Earlier this month, I attended the Association of Writers and Writing Programs annual conference in Seattle. The sheer volume and diversity of program offerings at AWP can be overwhelming and after my newbie experience last year, trying to attend back-to-back panels from 9-5 three days in a row, I opted for a more targeted approach this year. Many of the panels I chose featured writers I admire, some of whom I’m lucky enough to know and work with here in Denver through Lighthouse and the Mile-High MFA program at Regis University. Several appeared on a panel entitled “Writing the Real West: Diverse, Urban and Contemporary,” which began with moderator Jenny Shank’s thought-provoking question, “Why are so many Western novels still set in rural settings even when 89% of Western people live in urban settings?”
First, I had no idea that many of us Western folks reside in cities and towns.
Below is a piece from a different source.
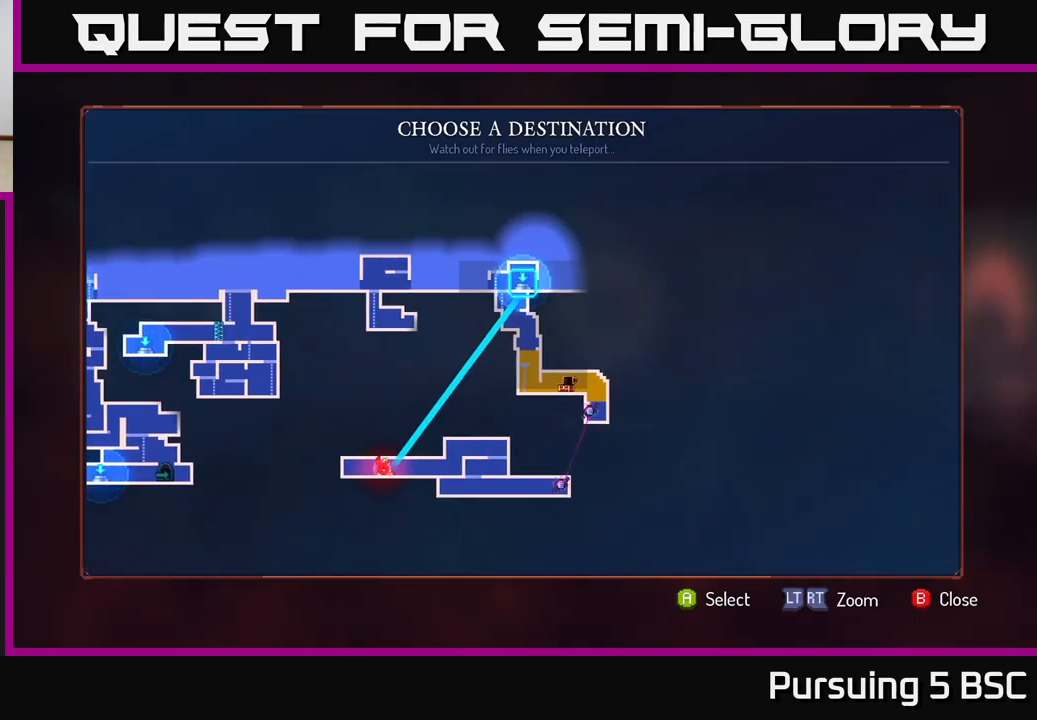
{"buttons": [], "left_stick": "center", "right_stick": "center", "events": [[133, "A", "down"], [233, "A", "up"]]}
Second, yeah, then why are so many novels still framed by remote mountainous settings, isolated ranches, or desert wastelands? Shank, author of the Colorado Book Award-winning short story collection Mixed Company, proposed it might have something to do with the New York publishing industry’s idea that the romanticized “wild, wild West” sells better than a novel set in, say, urban Denver, because shouldn’t that kind of story just be set in New York? (My words, not hers.) This immediately raised another, deeper question: “Who gets to conceptualize reality?”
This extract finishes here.